* **Task goal**
Transcribe the records below exactly as they appear.

Records from a data source

BEGIN

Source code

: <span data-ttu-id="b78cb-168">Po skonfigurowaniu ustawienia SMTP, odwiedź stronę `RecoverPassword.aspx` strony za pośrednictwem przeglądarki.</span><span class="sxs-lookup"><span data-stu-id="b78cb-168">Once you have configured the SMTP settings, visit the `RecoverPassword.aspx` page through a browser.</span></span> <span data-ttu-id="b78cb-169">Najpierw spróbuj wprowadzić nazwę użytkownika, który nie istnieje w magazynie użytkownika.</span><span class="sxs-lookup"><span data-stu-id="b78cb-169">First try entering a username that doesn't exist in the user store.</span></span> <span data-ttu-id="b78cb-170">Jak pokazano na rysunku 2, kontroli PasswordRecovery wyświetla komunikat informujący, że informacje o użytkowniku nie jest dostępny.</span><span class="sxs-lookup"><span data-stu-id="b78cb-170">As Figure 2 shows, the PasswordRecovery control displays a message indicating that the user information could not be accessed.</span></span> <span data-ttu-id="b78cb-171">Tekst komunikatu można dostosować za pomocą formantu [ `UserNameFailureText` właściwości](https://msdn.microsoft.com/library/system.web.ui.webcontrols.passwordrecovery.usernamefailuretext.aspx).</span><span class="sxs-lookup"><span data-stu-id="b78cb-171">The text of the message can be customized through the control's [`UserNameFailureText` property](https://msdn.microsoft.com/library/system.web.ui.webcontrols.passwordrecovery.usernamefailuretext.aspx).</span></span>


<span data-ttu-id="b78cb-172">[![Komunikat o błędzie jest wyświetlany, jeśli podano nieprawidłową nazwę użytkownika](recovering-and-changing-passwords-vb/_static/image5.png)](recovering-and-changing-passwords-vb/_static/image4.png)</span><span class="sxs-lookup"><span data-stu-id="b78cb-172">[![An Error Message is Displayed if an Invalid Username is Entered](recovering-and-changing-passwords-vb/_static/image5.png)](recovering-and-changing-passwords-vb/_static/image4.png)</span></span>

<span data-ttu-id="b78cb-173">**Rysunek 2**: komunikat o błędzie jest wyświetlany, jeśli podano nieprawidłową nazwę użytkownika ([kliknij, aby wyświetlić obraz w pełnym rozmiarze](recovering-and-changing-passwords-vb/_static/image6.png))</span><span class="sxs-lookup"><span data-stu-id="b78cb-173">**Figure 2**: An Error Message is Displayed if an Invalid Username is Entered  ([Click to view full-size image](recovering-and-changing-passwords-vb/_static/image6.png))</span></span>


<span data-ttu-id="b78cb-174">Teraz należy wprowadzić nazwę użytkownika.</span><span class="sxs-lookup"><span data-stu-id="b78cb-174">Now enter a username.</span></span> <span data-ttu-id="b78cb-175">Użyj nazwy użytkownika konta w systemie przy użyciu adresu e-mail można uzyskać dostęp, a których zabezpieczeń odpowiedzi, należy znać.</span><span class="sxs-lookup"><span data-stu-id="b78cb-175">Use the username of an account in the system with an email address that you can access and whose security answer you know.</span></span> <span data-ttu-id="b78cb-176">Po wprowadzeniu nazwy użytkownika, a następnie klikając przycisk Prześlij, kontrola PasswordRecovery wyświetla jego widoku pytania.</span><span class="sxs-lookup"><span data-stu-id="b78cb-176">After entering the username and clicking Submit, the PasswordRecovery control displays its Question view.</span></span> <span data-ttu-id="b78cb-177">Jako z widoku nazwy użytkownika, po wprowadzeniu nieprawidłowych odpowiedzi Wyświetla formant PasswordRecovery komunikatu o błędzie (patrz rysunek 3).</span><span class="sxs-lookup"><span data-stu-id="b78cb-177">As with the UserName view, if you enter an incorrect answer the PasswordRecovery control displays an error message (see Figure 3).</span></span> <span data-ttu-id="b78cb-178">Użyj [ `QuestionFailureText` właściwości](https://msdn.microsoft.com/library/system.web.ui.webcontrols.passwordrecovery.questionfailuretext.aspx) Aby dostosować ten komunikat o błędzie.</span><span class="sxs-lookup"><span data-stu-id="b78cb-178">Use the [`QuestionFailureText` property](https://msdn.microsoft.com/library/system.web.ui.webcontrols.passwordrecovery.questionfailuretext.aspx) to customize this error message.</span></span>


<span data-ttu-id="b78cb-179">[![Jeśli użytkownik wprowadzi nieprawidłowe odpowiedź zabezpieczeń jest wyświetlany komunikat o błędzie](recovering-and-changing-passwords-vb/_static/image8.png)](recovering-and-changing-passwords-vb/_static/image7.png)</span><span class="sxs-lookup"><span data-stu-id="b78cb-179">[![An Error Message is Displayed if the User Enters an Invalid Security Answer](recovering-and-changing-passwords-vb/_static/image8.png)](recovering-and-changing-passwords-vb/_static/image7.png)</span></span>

END

* **Answer section**
Source code

: <span data-ttu-id="b78cb-168">Po skonfigurowaniu ustawienia SMTP, odwiedź stronę `RecoverPassword.aspx` strony za pośrednictwem przeglądarki.</span><span class="sxs-lookup"><span data-stu-id="b78cb-168">Once you have configured the SMTP settings, visit the `RecoverPassword.aspx` page through a browser.</span></span> <span data-ttu-id="b78cb-169">Najpierw spróbuj wprowadzić nazwę użytkownika, który nie istnieje w magazynie użytkownika.</span><span class="sxs-lookup"><span data-stu-id="b78cb-169">First try entering a username that doesn't exist in the user store.</span></span> <span data-ttu-id="b78cb-170">Jak pokazano na rysunku 2, kontroli PasswordRecovery wyświetla komunikat informujący, że informacje o użytkowniku nie jest dostępny.</span><span class="sxs-lookup"><span data-stu-id="b78cb-170">As Figure 2 shows, the PasswordRecovery control displays a message indicating that the user information could not be accessed.</span></span> <span data-ttu-id="b78cb-171">Tekst komunikatu można dostosować za pomocą formantu [ `UserNameFailureText` właściwości](https://msdn.microsoft.com/library/system.web.ui.webcontrols.passwordrecovery.usernamefailuretext.aspx).</span><span class="sxs-lookup"><span data-stu-id="b78cb-171">The text of the message can be customized through the control's [`UserNameFailureText` property](https://msdn.microsoft.com/library/system.web.ui.webcontrols.passwordrecovery.usernamefailuretext.aspx).</span></span>


<span data-ttu-id="b78cb-172">[![Komunikat o błędzie jest wyświetlany, jeśli podano nieprawidłową nazwę użytkownika](recovering-and-changing-passwords-vb/_static/image5.png)](recovering-and-changing-passwords-vb/_static/image4.png)</span><span class="sxs-lookup"><span data-stu-id="b78cb-172">[![An Error Message is Displayed if an Invalid Username is Entered](recovering-and-changing-passwords-vb/_static/image5.png)](recovering-and-changing-passwords-vb/_static/image4.png)</span></span>

<span data-ttu-id="b78cb-173">**Rysunek 2**: komunikat o błędzie jest wyświetlany, jeśli podano nieprawidłową nazwę użytkownika ([kliknij, aby wyświetlić obraz w pełnym rozmiarze](recovering-and-changing-passwords-vb/_static/image6.png))</span><span class="sxs-lookup"><span data-stu-id="b78cb-173">**Figure 2**: An Error Message is Displayed if an Invalid Username is Entered  ([Click to view full-size image](recovering-and-changing-passwords-vb/_static/image6.png))</span></span>


<span data-ttu-id="b78cb-174">Teraz należy wprowadzić nazwę użytkownika.</span><span class="sxs-lookup"><span data-stu-id="b78cb-174">Now enter a username.</span></span> <span data-ttu-id="b78cb-175">Użyj nazwy użytkownika konta w systemie przy użyciu adresu e-mail można uzyskać dostęp, a których zabezpieczeń odpowiedzi, należy znać.</span><span class="sxs-lookup"><span data-stu-id="b78cb-175">Use the username of an account in the system with an email address that you can access and whose security answer you know.</span></span> <span data-ttu-id="b78cb-176">Po wprowadzeniu nazwy użytkownika, a następnie klikając przycisk Prześlij, kontrola PasswordRecovery wyświetla jego widoku pytania.</span><span class="sxs-lookup"><span data-stu-id="b78cb-176">After entering the username and clicking Submit, the PasswordRecovery control displays its Question view.</span></span> <span data-ttu-id="b78cb-177">Jako z widoku nazwy użytkownika, po wprowadzeniu nieprawidłowych odpowiedzi Wyświetla formant PasswordRecovery komunikatu o błędzie (patrz rysunek 3).</span><span class="sxs-lookup"><span data-stu-id="b78cb-177">As with the UserName view, if you enter an incorrect answer the PasswordRecovery control displays an error message (see Figure 3).</span></span> <span data-ttu-id="b78cb-178">Użyj [ `QuestionFailureText` właściwości](https://msdn.microsoft.com/library/system.web.ui.webcontrols.passwordrecovery.questionfailuretext.aspx) Aby dostosować ten komunikat o błędzie.</span><span class="sxs-lookup"><span data-stu-id="b78cb-178">Use the [`QuestionFailureText` property](https://msdn.microsoft.com/library/system.web.ui.webcontrols.passwordrecovery.questionfailuretext.aspx) to customize this error message.</span></span>


<span data-ttu-id="b78cb-179">[![Jeśli użytkownik wprowadzi nieprawidłowe odpowiedź zabezpieczeń jest wyświetlany komunikat o błędzie](recovering-and-changing-passwords-vb/_static/image8.png)](recovering-and-changing-passwords-vb/_static/image7.png)</span><span class="sxs-lookup"><span data-stu-id="b78cb-179">[![An Error Message is Displayed if the User Enters an Invalid Security Answer](recovering-and-changing-passwords-vb/_static/image8.png)](recovering-and-changing-passwords-vb/_static/image7.png)</span></span>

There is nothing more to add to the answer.